Menopause: Treatment Options
Early in menopause, you and your doctor should discuss your symptoms and whether to treat them as they occur. You should be evaluated for your risk of getting breast cancer, osteoporosis (severe bone loss), and heart disease. If you're not at high risk for breast cancer, you may want to consider taking estrogen for a limited time, and using the lowest effective dose, which can help manage several symptoms at once. If you are at risk, other treatments are available.
Later in menopause you should focus on effectively preventing disease. Your earlier symptoms will probably disappear.
You and your doctor should form a partnership and share information that will help you make the best decisions about your health. There are many things to keep in mind, because menopause and the years that follow it usually cover the second half of a woman's life. Talk to your doctor about all of the treatment choices to decide what is right for you.
Hormone Treatment Options
Many women want to replace the estrogen their body is losing, because estrogen does relieve many symptoms of menopause. Women who still have a uterus usually take a combination of estrogen with a form of progesterone, called progestin. This is called hormone therapy (HT).
Estrogen increases the risk of uterine cancer if taken alone. If a woman has had her uterus removed, she can take estrogen by itself. This is called estrogen therapy or ET.
If you have a family history of breast cancer or have survived breast cancer, you probably should not take estrogen or HT, although not all studies support this conclusion. You also should not take estrogen if you have had cancer of the uterus, liver disease, history of blood clots, heart disease or unusual bleeding from the vagina.
Estrogen can help to reduce hot flashes, vaginal dryness, and skin changes. Estrogen is a good way to protect your bones from rapid weakening as you age.
For symptoms of early menopause:
Here are some ways to treat your symptoms without choosing HT:
Clonidine is a blood-pressure-lowering drug that is also used to reduce the frequency and severity of hot flashes.

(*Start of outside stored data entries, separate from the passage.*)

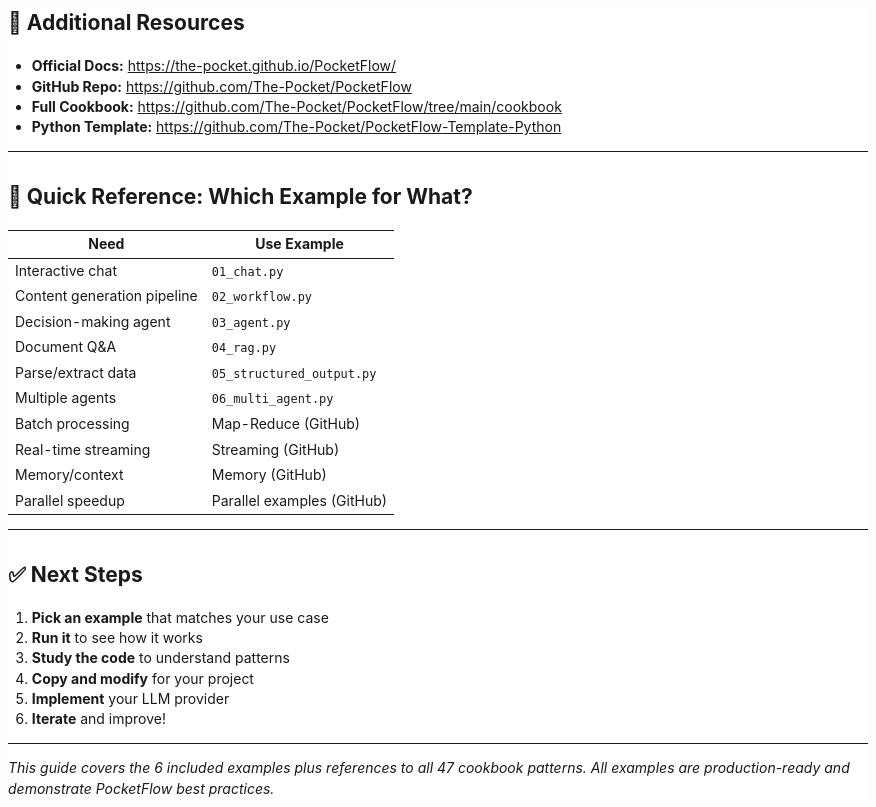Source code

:
## 📖 Additional Resources

- **Official Docs:** https://the-pocket.github.io/PocketFlow/
- **GitHub Repo:** https://github.com/The-Pocket/PocketFlow
- **Full Cookbook:** https://github.com/The-Pocket/PocketFlow/tree/main/cookbook
- **Python Template:** https://github.com/The-Pocket/PocketFlow-Template-Python

---

## 🎯 Quick Reference: Which Example for What?

| Need | Use Example |
|------|-------------|
| Interactive chat | `01_chat.py` |
| Content generation pipeline | `02_workflow.py` |
| Decision-making agent | `03_agent.py` |
| Document Q&A | `04_rag.py` |
| Parse/extract data | `05_structured_output.py` |
| Multiple agents | `06_multi_agent.py` |
| Batch processing | Map-Reduce (GitHub) |
| Real-time streaming | Streaming (GitHub) |
| Memory/context | Memory (GitHub) |
| Parallel speedup | Parallel examples (GitHub) |

---

## ✅ Next Steps

1. **Pick an example** that matches your use case
2. **Run it** to see how it works
3. **Study the code** to understand patterns
4. **Copy and modify** for your project
5. **Implement** your LLM provider
6. **Iterate** and improve!

---

*This guide covers the 6 included examples plus references to all 47 cookbook patterns. All examples are production-ready and demonstrate PocketFlow best practices.*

Medroxyprogesterone acetate and megestrol acetate, progesterone-type drugs, may be used to treat hot flashes.
The SSRI (Selective-Serotonin Reuptake Inhibitor) drugs are useful in two ways - treating depression and treating hot flashes.

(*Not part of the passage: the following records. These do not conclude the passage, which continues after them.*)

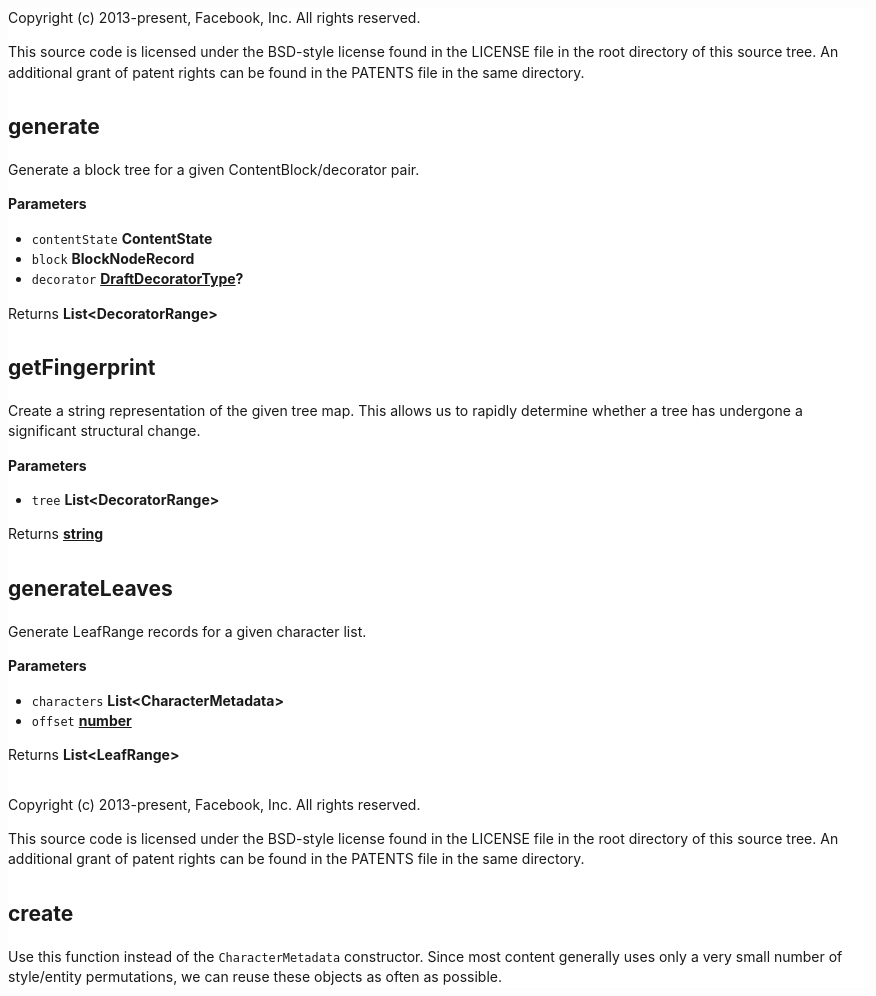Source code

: Copyright (c) 2013-present, Facebook, Inc.
All rights reserved.

This source code is licensed under the BSD-style license found in the
LICENSE file in the root directory of this source tree. An additional grant
of patent rights can be found in the PATENTS file in the same directory.

## generate

Generate a block tree for a given ContentBlock/decorator pair.

**Parameters**

-   `contentState` **ContentState** 
-   `block` **BlockNodeRecord** 
-   `decorator` **[DraftDecoratorType][184]?** 

Returns **List&lt;DecoratorRange>** 

## getFingerprint

Create a string representation of the given tree map. This allows us
to rapidly determine whether a tree has undergone a significant
structural change.

**Parameters**

-   `tree` **List&lt;DecoratorRange>** 

Returns **[string][185]** 

## generateLeaves

Generate LeafRange records for a given character list.

**Parameters**

-   `characters` **List&lt;CharacterMetadata>** 
-   `offset` **[number][186]** 

Returns **List&lt;LeafRange>** 

## 

Copyright (c) 2013-present, Facebook, Inc.
All rights reserved.

This source code is licensed under the BSD-style license found in the
LICENSE file in the root directory of this source tree. An additional grant
of patent rights can be found in the PATENTS file in the same directory.

## create

Use this function instead of the `CharacterMetadata` constructor.
Since most content generally uses only a very small number of
style/entity permutations, we can reuse these objects as often as
possible.


[1]: #black_list_props
[2]: #transformsnapshotprops
[3]: #atomicblockutils
[4]: #generate
[5]: #getfingerprint
[6]: #generateleaves
[7]: #create
[8]: #compositedraftdecorator
[9]: #canoccupyslice
[10]: #occupyslice
[11]: #findstyleranges
[12]: #findentityranges
[13]: #containssemanticblockmarkup
[14]: #getlistitemdepth
[15]: #updatenodestack
[16]: #decodecontentblocknodes
[17]: #decodeentityranges
[18]: #decodeinlinestyleranges
[19]: #coredraftblocktype
[20]: #customblocktype
[21]: #draftdecorator
[22]: #draftdecoratortype
[23]: #getdecorations
[24]: #draftdragtype
[25]: #drafteditor
[26]: #_onbeforeinput
[27]: #_buildhandler
[28]: #componentwillupdate
[29]: #focus
[30]: #setmode
[31]: #restoreeditordom
[32]: #setclipboard
[33]: #getclipboard
[34]: #update
[35]: #ondragenter
[36]: #ondragleave
[37]: #isie
[38]: #isblockonselectionedge
[39]: #isblockonselectionedge-1
[40]: #drafteditorblock
[41]: #componentdidmount
[42]: #shouldnotaddwrapperelement
[43]: #componentdidmount-1
[44]: #drafteditorcommand
[45]: #resolve_delay
[46]: #resolved
[47]: #oncompositionstart
[48]: #oncompositionend
[49]: #onkeydown
[50]: #onkeypress
[51]: #resolvecomposition
[52]: #getlistitemclasses
[53]: #drafteditorcontents
[54]: #drafteditorcontentsexperimental
[55]: #getselectionforevent
[56]: #ondragend
[57]: #ondrop
[58]: #inserttextatselection
[59]: #drafteditorleaf
[60]: #leaf
[61]: #drafteditorplaceholder
[62]: #editorstate
[63]: #isnewline
[64]: #newline_a
[65]: #drafteditortextnode
[66]: #draftentitymutability
[67]: #draftentitymutability-1
[68]: #logwarning
[69]: #draftentity
[70]: #getlastcreatedentitykey
[71]: #please-use-contentstategetlastcreatedentitykey-instead
[72]: #create-1
[73]: #please-use-contentstatecreateentity-instead
[74]: #add
[75]: #please-use-contentstateaddentity-instead
[76]: #get
[77]: #please-use-contentstategetentity-instead
[78]: #mergedata
[79]: #please-use-contentstatemergeentitydata-instead
[80]: #replacedata
[81]: #please-use-contentstatereplaceentitydata-instead
[82]: #__getlastcreatedentitykey
[83]: #__create
[84]: #__add
[85]: #__get
[86]: #__mergedata
[87]: #__replacedata
[88]: #draftentityinstance
[89]: #draftentitysegments
[90]: #drafthandlevalue
[91]: #draftinsertiontype
[92]: #draftmodifier
[93]: #draftrange
[94]: #draftremovaldirection
[95]: #rawdraftcontentblock
[96]: #rawdraftcontentblock-1
[97]: #drafttreeadapter
[98]: #fromrawtreestatetorawstate
[99]: #fromrawstatetorawtreestate
[100]: #replacetext
[101]: #editonbeforeinput
[102]: #editoncompositionstart
[103]: #editoncopy
[104]: #editoncut
[105]: #editondragover
[106]: #editondragstart
[107]: #editoninput
[108]: #onkeycommand
[109]: #editonkeydown
[110]: #editonpaste
[111]: #getinlinestyleoverride
[112]: #getcurrentinlinestyle
[113]: #constructor
[114]: #getimmutable
[115]: #acceptselection
[116]: #forceselection
[117]: #moveselectiontoend
[118]: #movefocustoend
[119]: #push
[120]: #undo
[121]: #redo
[122]: #updateselection
[123]: #generatenewtreemap
[124]: #regeneratetreefornewblocks
[125]: #regeneratetreefornewdecorator
[126]: #mustbecomeboundary
[127]: #encodeentityranges
[128]: #getencodedinlinesfortype
[129]: #entityrange
[130]: #unicodeutils
[131]: #getlineheightpx
[132]: #arerectsononeline
[133]: #getnodelength
[134]: #expandrangetostartofline
[135]: #findancestoroffsetkey
[136]: #findrangesimmutable
[137]: #getcharacterremovalrange
[138]: #getzcommand
[139]: #getdefaultkeybinding
[140]: #getdrafteditorselection
[141]: #getdrafteditorselectionwithnodes
[142]: #getfirstleaf
[143]: #getlastleaf
[144]: #gettextcontentlength
[145]: #getentitykeyforselection
[146]: #filterkey
[147]: #blockmap
[148]: #getrangeboundingclientrect
[149]: #getrangeclientrects
[150]: #getrangesfordraftentity
[151]: #getselectionoffsetkeyfornode
[152]: #gettextafternearestentity
[153]: #gettextcontentfromfiles
[154]: #readfile
[155]: #getvisibleselectionrect
[156]: #inlinestylerange
[157]: #updatehead
[158]: #updatetail
[159]: #insertintolist
[160]: #iseventhandled
[161]: #isctrlkeycommand
[162]: #keycommandbackspaceword
[163]: #keycommanddeleteword
[164]: #keycommandmoveselectiontoendofblock
[165]: #keycommandmoveselectiontostartofblock
[166]: #keycommandplainbackspace
[167]: #keycommandplaindelete
[168]: #keycommandtransposecharacters
[169]: #moveselectionbackward
[170]: #moveselectionforward
[171]: #rawdraftcontentstate
[172]: #rawdraftentity
[173]: #getancestorskeys
[174]: #getnextdelimitersblockkeys
[175]: #removefromlist
[176]: #removetextwithstrategy
[177]: #onbackspace
[178]: #toggleinlinestyle
[179]: #trytoremoveblockstyle
[180]: #secondaryclipboard
[181]: #hasedgewithin
[182]: #setdrafteditorselection
[183]: #addfocustoselection
[184]: #draftdecoratortype
[185]: https://developer.mozilla.org/docs/Web/JavaScript/Reference/Global_Objects/String
[186]: https://developer.mozilla.org/docs/Web/JavaScript/Reference/Global_Objects/Number
[187]: https://developer.mozilla.org/docs/Web/JavaScript/Reference/Global_Objects/Array
[188]: #draftdecorator
[189]: https://developer.mozilla.org/docs/Web/JavaScript/Reference/Global_Objects/Boolean
[190]: https://developer.mozilla.org/docs/Web/HTML/Element
[191]: #rawdraftcontentblock
[192]: #blockmap
[193]: https://developer.mozilla.org/docs/Web/JavaScript/Reference/Global_Objects/Object
[194]: https://developer.mozilla.org/docs/Web/JavaScript/Reference/Statements/function
[195]: http://blogs.msdn.com/b/ieinternals/archive/2010/09/15/
[196]: #drafteditor
[197]: https://developer.mozilla.org/docs/Web/API/Element
[198]: http://jsfiddle.net/9khdavod/
[199]: http://jsfiddle.net/7pg143f7/
[200]: #draftentitymutability
[201]: #draftentityinstance
[202]: #inlinestylerange
[203]: #entityrange
[204]: #rawdraftcontentstate
[205]: #drafteditorcommand
[206]: https://developer.mozilla.org/docs/Web/API/Node/nextSibling
[207]: https://developer.mozilla.org/docs/Web/HTML/Element/Input
[208]: #draftremovaldirection
[209]: #draftrange
[210]: #drafthandlevalue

Counseling or support groups can also help you to handle sad, depressed, or confusing feelings you may be having as your body changes.
Vaginal lubricants, such as Vagisil or Replens, can help women with thinning vaginal tissue or dryness.
Low-dose vaginal estrogen is generally a safe way to take estrogen to solve vaginal thinning and dryness problems without substantially increasing the levels of estrogen in the blood.
Lack of desire can be helped with more open communication with your partner, creating a pleasurable atmosphere at home, making a point to enjoy other activities with your partner, and counseling.
Tamoxifen (used to prevent breast cancer) and raloxifene (used to prevent osteoporosis) are drugs known as "designer estrogens." These drugs have been developed to act beneficially as estrogen on some tissue and to act as estrogen-blockers (anti-estrogens) on other tissue. These drugs also are known by the more technical name Selective Estrogen Receptor Modulators or SERMs.
help to protect your bones
lower levels of bad cholesterol; and
may lower the risk of breast cancer.
Tamoxifen, however, acts like an estrogen on the uterus, increasing the risk of uterine cancer. Raloxifene blocks the harmful effects of estrogen on the breast and does not stimulate the lining uterus, so women who still have a uterus may want to try raloxifene.